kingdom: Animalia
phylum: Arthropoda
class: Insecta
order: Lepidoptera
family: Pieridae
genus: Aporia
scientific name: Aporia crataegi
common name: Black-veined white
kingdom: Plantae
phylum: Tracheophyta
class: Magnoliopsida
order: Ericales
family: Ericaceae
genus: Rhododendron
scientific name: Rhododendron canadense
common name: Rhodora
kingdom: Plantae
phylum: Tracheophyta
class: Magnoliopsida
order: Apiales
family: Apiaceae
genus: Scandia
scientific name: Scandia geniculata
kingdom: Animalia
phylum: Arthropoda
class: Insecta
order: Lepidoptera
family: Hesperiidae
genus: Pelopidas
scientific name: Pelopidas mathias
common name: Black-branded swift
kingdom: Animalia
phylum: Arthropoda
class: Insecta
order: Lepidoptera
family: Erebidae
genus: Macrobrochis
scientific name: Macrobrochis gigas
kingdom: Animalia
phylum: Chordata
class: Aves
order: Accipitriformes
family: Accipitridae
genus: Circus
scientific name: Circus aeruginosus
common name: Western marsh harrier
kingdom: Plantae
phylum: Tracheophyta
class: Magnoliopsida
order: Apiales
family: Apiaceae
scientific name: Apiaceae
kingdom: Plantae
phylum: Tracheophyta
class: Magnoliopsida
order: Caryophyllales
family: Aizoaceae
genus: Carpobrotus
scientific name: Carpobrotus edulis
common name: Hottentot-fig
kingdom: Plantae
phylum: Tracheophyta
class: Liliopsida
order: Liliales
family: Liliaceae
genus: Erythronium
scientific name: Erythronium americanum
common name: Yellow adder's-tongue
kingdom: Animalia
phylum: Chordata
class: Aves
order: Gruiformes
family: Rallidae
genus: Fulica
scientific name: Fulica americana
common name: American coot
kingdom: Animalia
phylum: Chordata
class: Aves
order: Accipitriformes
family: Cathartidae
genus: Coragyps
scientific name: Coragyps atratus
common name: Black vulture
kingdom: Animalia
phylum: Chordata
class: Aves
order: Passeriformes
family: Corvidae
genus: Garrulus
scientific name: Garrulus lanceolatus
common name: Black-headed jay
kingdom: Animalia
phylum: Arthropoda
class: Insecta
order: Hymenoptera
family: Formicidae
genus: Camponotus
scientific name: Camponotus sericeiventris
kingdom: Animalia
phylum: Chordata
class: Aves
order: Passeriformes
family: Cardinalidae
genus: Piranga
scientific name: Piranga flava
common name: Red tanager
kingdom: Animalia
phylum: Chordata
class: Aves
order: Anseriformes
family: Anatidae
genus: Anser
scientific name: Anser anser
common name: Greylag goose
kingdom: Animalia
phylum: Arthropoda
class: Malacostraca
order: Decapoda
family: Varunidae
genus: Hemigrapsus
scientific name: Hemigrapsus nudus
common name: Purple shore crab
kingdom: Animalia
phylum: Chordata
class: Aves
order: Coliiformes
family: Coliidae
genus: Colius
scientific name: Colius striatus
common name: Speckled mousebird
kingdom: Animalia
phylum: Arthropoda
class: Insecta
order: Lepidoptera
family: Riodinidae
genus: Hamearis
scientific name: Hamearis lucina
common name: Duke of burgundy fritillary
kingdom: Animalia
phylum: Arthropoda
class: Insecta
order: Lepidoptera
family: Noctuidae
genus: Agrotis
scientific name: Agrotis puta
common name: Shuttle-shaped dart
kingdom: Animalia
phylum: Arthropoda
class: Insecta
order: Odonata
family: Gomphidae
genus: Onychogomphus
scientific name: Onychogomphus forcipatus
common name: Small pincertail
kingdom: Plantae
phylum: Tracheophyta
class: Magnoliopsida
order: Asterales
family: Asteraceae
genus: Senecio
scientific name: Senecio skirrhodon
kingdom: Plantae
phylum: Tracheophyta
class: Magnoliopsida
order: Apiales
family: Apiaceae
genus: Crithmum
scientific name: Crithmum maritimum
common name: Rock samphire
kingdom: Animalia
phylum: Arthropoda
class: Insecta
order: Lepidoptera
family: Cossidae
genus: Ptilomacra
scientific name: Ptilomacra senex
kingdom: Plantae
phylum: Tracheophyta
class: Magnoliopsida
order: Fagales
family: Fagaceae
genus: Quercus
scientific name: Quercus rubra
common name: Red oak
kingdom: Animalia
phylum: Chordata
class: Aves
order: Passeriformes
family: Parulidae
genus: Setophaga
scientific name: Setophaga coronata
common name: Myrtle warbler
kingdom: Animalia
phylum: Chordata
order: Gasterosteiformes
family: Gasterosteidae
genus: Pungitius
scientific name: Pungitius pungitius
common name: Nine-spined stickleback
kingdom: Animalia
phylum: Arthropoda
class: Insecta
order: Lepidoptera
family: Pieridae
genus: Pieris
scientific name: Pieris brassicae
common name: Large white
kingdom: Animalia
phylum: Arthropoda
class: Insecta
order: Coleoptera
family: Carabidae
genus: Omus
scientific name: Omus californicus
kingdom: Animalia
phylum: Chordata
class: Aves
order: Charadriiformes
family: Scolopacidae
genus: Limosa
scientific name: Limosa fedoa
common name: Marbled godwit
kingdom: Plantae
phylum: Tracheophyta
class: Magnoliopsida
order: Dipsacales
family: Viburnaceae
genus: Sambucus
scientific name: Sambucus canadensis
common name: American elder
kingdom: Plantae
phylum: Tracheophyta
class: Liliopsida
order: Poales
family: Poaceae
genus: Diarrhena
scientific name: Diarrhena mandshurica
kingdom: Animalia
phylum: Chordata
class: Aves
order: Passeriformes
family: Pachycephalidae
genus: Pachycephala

########################################

> _WHAT YOU NEED TO DO_: Recast all the lines above as a JSON list of strings, one string for each line, and leave out any blank lines.

> _FINISHED ANSWER_:
[
  "kingdom: Animalia",
  "phylum: Arthropoda",
  "class: Insecta",
  "order: Lepidoptera",
  "family: Pieridae",
  "genus: Aporia",
  "scientific name: Aporia crataegi",
  "common name: Black-veined white",
  "kingdom: Plantae",
  "phylum: Tracheophyta",
  "class: Magnoliopsida",
  "order: Ericales",
  "family: Ericaceae",
  "genus: Rhododendron",
  "scientific name: Rhododendron canadense",
  "common name: Rhodora",
  "kingdom: Plantae",
  "phylum: Tracheophyta",
  "class: Magnoliopsida",
  "order: Apiales",
  "family: Apiaceae",
  "genus: Scandia",
  "scientific name: Scandia geniculata",
  "kingdom: Animalia",
  "phylum: Arthropoda",
  "class: Insecta",
  "order: Lepidoptera",
  "family: Hesperiidae",
  "genus: Pelopidas",
  "scientific name: Pelopidas mathias",
  "common name: Black-branded swift",
  "kingdom: Animalia",
  "phylum: Arthropoda",
  "class: Insecta",
  "order: Lepidoptera",
  "family: Erebidae",
  "genus: Macrobrochis",
  "scientific name: Macrobrochis gigas",
  "kingdom: Animalia",
  "phylum: Chordata",
  "class: Aves",
  "order: Accipitriformes",
  "family: Accipitridae",
  "genus: Circus",
  "scientific name: Circus aeruginosus",
  "common name: Western marsh harrier",
  "kingdom: Plantae",
  "phylum: Tracheophyta",
  "class: Magnoliopsida",
  "order: Apiales",
  "family: Apiaceae",
  "scientific name: Apiaceae",
  "kingdom: Plantae",
  "phylum: Tracheophyta",
  "class: Magnoliopsida",
  "order: Caryophyllales",
  "family: Aizoaceae",
  "genus: Carpobrotus",
  "scientific name: Carpobrotus edulis",
  "common name: Hottentot-fig",
  "kingdom: Plantae",
  "phylum: Tracheophyta",
  "class: Liliopsida",
  "order: Liliales",
  "family: Liliaceae",
  "genus: Erythronium",
  "scientific name: Erythronium americanum",
  "common name: Yellow adder's-tongue",
  "kingdom: Animalia",
  "phylum: Chordata",
  "class: Aves",
  "order: Gruiformes",
  "family: Rallidae",
  "genus: Fulica",
  "scientific name: Fulica americana",
  "common name: American coot",
  "kingdom: Animalia",
  "phylum: Chordata",
  "class: Aves",
  "order: Accipitriformes",
  "family: Cathartidae",
  "genus: Coragyps",
  "scientific name: Coragyps atratus",
  "common name: Black vulture",
  "kingdom: Animalia",
  "phylum: Chordata",
  "class: Aves",
  "order: Passeriformes",
  "family: Corvidae",
  "genus: Garrulus",
  "scientific name: Garrulus lanceolatus",
  "common name: Black-headed jay",
  "kingdom: Animalia",
  "phylum: Arthropoda",
  "class: Insecta",
  "order: Hymenoptera",
  "family: Formicidae",
  "genus: Camponotus",
  "scientific name: Camponotus sericeiventris",
  "kingdom: Animalia",
  "phylum: Chordata",
  "class: Aves",
  "order: Passeriformes",
  "family: Cardinalidae",
  "genus: Piranga",
  "scientific name: Piranga flava",
  "common name: Red tanager",
  "kingdom: Animalia",
  "phylum: Chordata",
  "class: Aves",
  "order: Anseriformes",
  "family: Anatidae",
  "genus: Anser",
  "scientific name: Anser anser",
  "common name: Greylag goose",
  "kingdom: Animalia",
  "phylum: Arthropoda",
  "class: Malacostraca",
  "order: Decapoda",
  "family: Varunidae",
  "genus: Hemigrapsus",
  "scientific name: Hemigrapsus nudus",
  "common name: Purple shore crab",
  "kingdom: Animalia",
  "phylum: Chordata",
  "class: Aves",
  "order: Coliiformes",
  "family: Coliidae",
  "genus: Colius",
  "scientific name: Colius striatus",
  "common name: Speckled mousebird",
  "kingdom: Animalia",
  "phylum: Arthropoda",
  "class: Insecta",
  "order: Lepidoptera",
  "family: Riodinidae",
  "genus: Hamearis",
  "scientific name: Hamearis lucina",
  "common name: Duke of burgundy fritillary",
  "kingdom: Animalia",
  "phylum: Arthropoda",
  "class: Insecta",
  "order: Lepidoptera",
  "family: Noctuidae",
  "genus: Agrotis",
  "scientific name: Agrotis puta",
  "common name: Shuttle-shaped dart",
  "kingdom: Animalia",
  "phylum: Arthropoda",
  "class: Insecta",
  "order: Odonata",
  "family: Gomphidae",
  "genus: Onychogomphus",
  "scientific name: Onychogomphus forcipatus",
  "common name: Small pincertail",
  "kingdom: Plantae",
  "phylum: Tracheophyta",
  "class: Magnoliopsida",
  "order: Asterales",
  "family: Asteraceae",
  "genus: Senecio",
  "scientific name: Senecio skirrhodon",
  "kingdom: Plantae",
  "phylum: Tracheophyta",
  "class: Magnoliopsida",
  "order: Apiales",
  "family: Apiaceae",
  "genus: Crithmum",
  "scientific name: Crithmum maritimum",
  "common name: Rock samphire",
  "kingdom: Animalia",
  "phylum: Arthropoda",
  "class: Insecta",
  "order: Lepidoptera",
  "family: Cossidae",
  "genus: Ptilomacra",
  "scientific name: Ptilomacra senex",
  "kingdom: Plantae",
  "phylum: Tracheophyta",
  "class: Magnoliopsida",
  "order: Fagales",
  "family: Fagaceae",
  "genus: Quercus",
  "scientific name: Quercus rubra",
  "common name: Red oak",
  "kingdom: Animalia",
  "phylum: Chordata",
  "class: Aves",
  "order: Passeriformes",
  "family: Parulidae",
  "genus: Setophaga",
  "scientific name: Setophaga coronata",
  "common name: Myrtle warbler",
  "kingdom: Animalia",
  "phylum: Chordata",
  "order: Gasterosteiformes",
  "family: Gasterosteidae",
  "genus: Pungitius",
  "scientific name: Pungitius pungitius",
  "common name: Nine-spined stickleback",
  "kingdom: Animalia",
  "phylum: Arthropoda",
  "class: Insecta",
  "order: Lepidoptera",
  "family: Pieridae",
  "genus: Pieris",
  "scientific name: Pieris brassicae",
  "common name: Large white",
  "kingdom: Animalia",
  "phylum: Arthropoda",
  "class: Insecta",
  "order: Coleoptera",
  "family: Carabidae",
  "genus: Omus",
  "scientific name: Omus californicus",
  "kingdom: Animalia",
  "phylum: Chordata",
  "class: Aves",
  "order: Charadriiformes",
  "family: Scolopacidae",
  "genus: Limosa",
  "scientific name: Limosa fedoa",
  "common name: Marbled godwit",
  "kingdom: Plantae",
  "phylum: Tracheophyta",
  "class: Magnoliopsida",
  "order: Dipsacales",
  "family: Viburnaceae",
  "genus: Sambucus",
  "scientific name: Sambucus canadensis",
  "common name: American elder",
  "kingdom: Plantae",
  "phylum: Tracheophyta",
  "class: Liliopsida",
  "order: Poales",
  "family: Poaceae",
  "genus: Diarrhena",
  "scientific name: Diarrhena mandshurica",
  "kingdom: Animalia",
  "phylum: Chordata",
  "class: Aves",
  "order: Passeriformes",
  "family: Pachycephalidae",
  "genus: Pachycephala"
]